Ideas.md - mozsearch

This document contains notes about various ideas that for one reason or another

are not being actively pursued.

## Next byte is non-ASCII after ASCII optimization

The current plan for a SIMD-accelerated inner loop for handling ASCII bytes

makes no use of the bit of information that if the buffers didn't end but the

ASCII loop exited, the next byte will not be an ASCII byte.

## Handling ASCII with table lookups when decoding single-byte to UTF-16

Both uconv and ICU outperform encoding_rs when decoding single-byte to UTF-16.

unconv doesn't even do anything fancy to manually unroll the loop (see below).

Both handle even the ASCII range using table lookup. That is, there's no branch

for checking if we're in the lower or upper half of the encoding.

However, adding SIMD acceleration for the ASCII half will likely be a bigger

win than eliminating the branch to decide ASCII vs. non-ASCII.

## Manual loop unrolling for single-byte encodings

ICU currently outperforms encoding_rs (by over x2!) when decoding a single-byte

encoding to UTF-16. This appears to be thanks to manually unrolling the

conversion loop by 16. See [ucnv_MBCSSingleToBMPWithOffsets][1].

[1]: https://ssl.icu-project.org/repos/icu/icu/tags/release-55-1/source/common/ucnvmbcs.cpp

Notably, none of the single-byte encodings have bytes that'd decode to the

upper half of BMP. Therefore, if the unmappable marker has the highest bit set

instead of being zero, the check for unmappables within a 16-character stride

can be done either by ORing the BMP characters in the stride together and

checking the high bit or by loading the upper halves of the BMP charaters

in a `u8x8` register and checking the high bits using the `_mm_movemask_epi8`

/ `pmovmskb` SSE2 instruction.

## After non-ASCII, handle ASCII punctuation without SIMD

Since the failure mode of SIMD ASCII acceleration involves wasted aligment

checks and a wasted SIMD read when the next code unit is non-ASCII and non-Latin

scripts have runs of non-ASCII even if ASCII spaces and punctuation is used,

consider handling the next two or three bytes following non-ASCII as non-SIMD

before looping back to the SIMD mode. Maybe move back to SIMD ASCII faster if

there's ASCII that's not space or punctuation. Maybe with the "space or

punctuation" check in place, this code can be allowed to be in place even for

UTF-8 and Latin single-byte (i.e. not having different code for Latin and

non-Latin single-byte).

## Prefer maintaining aligment

Instead of returning to acceleration directly after non-ASCII, consider

continuing to the alignment boundary without acceleration.
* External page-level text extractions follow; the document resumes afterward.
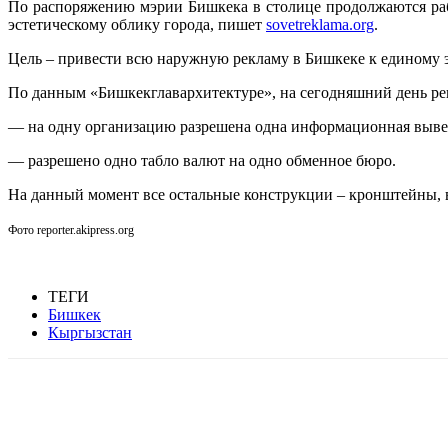
По распоряжению мэрии Бишкека в столице продолжаются раб
эстетическому облику города, пишет
sovetreklama.org
.
Цель – привести всю наружную рекламу в Бишкеке к единому э
По данным «Бишкекглавархитектуре», на сегодняшний день ре
— на одну организацию разрешена одна информационная вывес
— разрешено одно табло валют на одно обменное бюро.
На данный момент все остальные конструкции – кронштейны, 
Фото reporter.akipress.org
ТЕГИ
Бишкек
Кыргызстан
Facebook
WhatsApp
Telegram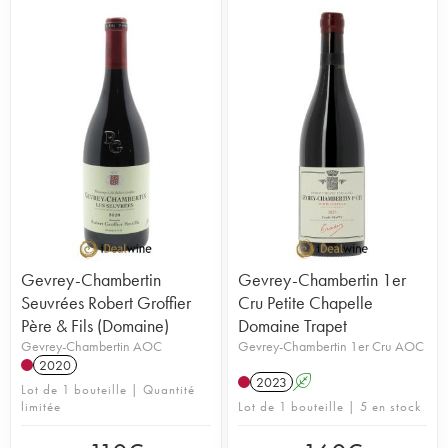
Gevrey-Chambertin
Gevrey-Chambertin 1er
Seuvrées Robert Groffier
Cru Petite Chapelle
Père & Fils (Domaine)
Domaine Trapet
Gevrey-Chambertin AOC
Gevrey-Chambertin 1er Cru AOC
2020
2023
A
Lot de 1 bouteille | Quantité
limitée
Lot de 1 bouteille | 5 en stock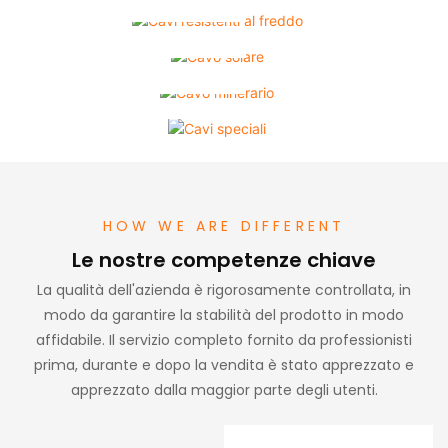
Cavo solare
Cavo minerario
Cavi speciali
HOW WE ARE DIFFERENT
Le nostre competenze chiave
La qualità dell'azienda è rigorosamente controllata, in
modo da garantire la stabilità del prodotto in modo
affidabile. Il servizio completo fornito da professionisti
prima, durante e dopo la vendita è stato apprezzato e
apprezzato dalla maggior parte degli utenti.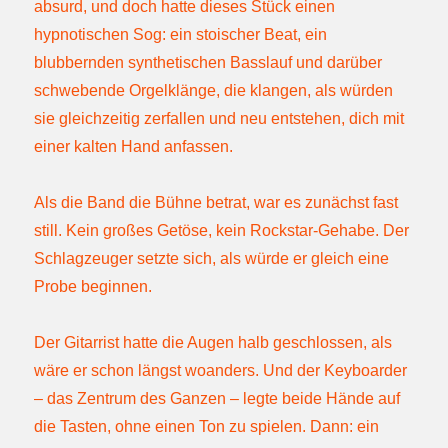
absurd, und doch hatte dieses Stück einen
hypnotischen Sog: ein stoischer Beat, ein
blubbernden synthetischen Basslauf und darüber
schwebende Orgelklänge, die klangen, als würden
sie gleichzeitig zerfallen und neu entstehen, dich mit
einer kalten Hand anfassen.
Als die Band die Bühne betrat, war es zunächst fast
still. Kein großes Getöse, kein Rockstar-Gehabe. Der
Schlagzeuger setzte sich, als würde er gleich eine
Probe beginnen.
Der Gitarrist hatte die Augen halb geschlossen, als
wäre er schon längst woanders. Und der Keyboarder
– das Zentrum des Ganzen – legte beide Hände auf
die Tasten, ohne einen Ton zu spielen. Dann: ein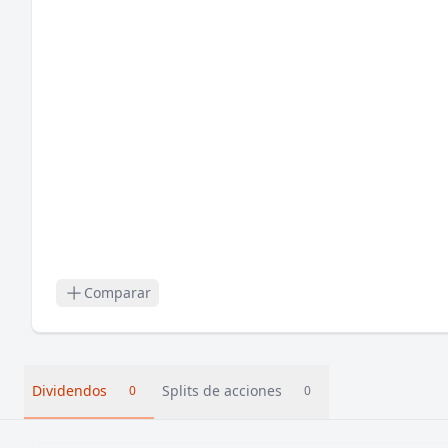
Comparar
Dividendos
Splits de acciones
0
0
## Read from SIMD lanes instead of RAM (cache) when ASCII check fails

When the SIMD ASCII check fails, the data has already been read from memory.

Test whether it's faster to read the data by lane from the SIMD register than

to read it again from RAM (cache).

## Use Level 2 Hanzi and Level 2 Kanji ordering

These two are ordered by radical and then by stroke count, so in principle,

they should be mostly Unicode-ordered, although at least Level 2 Hanzi isn't

fully Unicode-ordered. Is "mostly" good enough for encode accelelation?

## Create a `divmod_94()` function

Experiment with a function that computes `(i / 94, i % 94)` more efficiently

than generic code.

## Align writes on Aarch64

On [Cortex-A57](https://stackoverflow.com/questions/45714535/performance-of-unaligned-simd-load-store-on-aarch64/45938112#45938112

), it might be a good idea to move the destination into 16-byte alignment.

## Unalign UTF-8 validation on Aarch64

Currently, Aarch64 runs the generic ALU UTF-8 validation code that aligns

reads. That's probably unnecessary on Aarch64. (SIMD was slower than ALU!)

## Table-driven UTF-8 validation

When there are at least four bytes left, read all four. With each byte

index into tables corresponding to magic values indexable by byte in

each position.

In the value read from the table indexed by lead byte, encode the

following in 16 bits: advance 2 bits (2, 3 or 4 bytes), 9 positional

bits one of which is set to indicate the type of lead byte (8 valid

types, in the 8 lowest bits, and invalid, ASCII would be tenth type),

and the mask for extracting the payload bits from the lead byte

(for conversion to UTF-16 or UTF-32).

In the tables indexable by the trail bytes, in each positions

corresponding byte the lead byte type, store 1 if the trail is

invalid given the lead and 0 if valid given the lead.

Use the low 8 bits of the of the 16 bits read from the first

table to mask (bitwise AND) one positional bit from each of the

three other values. Bitwise OR the results together with the

bit that is 1 if the lead is invalid. If the result is zero,

the sequence is valid. Otherwise it's invalid.

Use the advance to advance. In the conversion to UTF-16 or

UTF-32 case, use the mast for extracting the meaningful

bits from the lead byte to mask them from the lead. Shift

left by 6 as many times as the advance indicates, etc.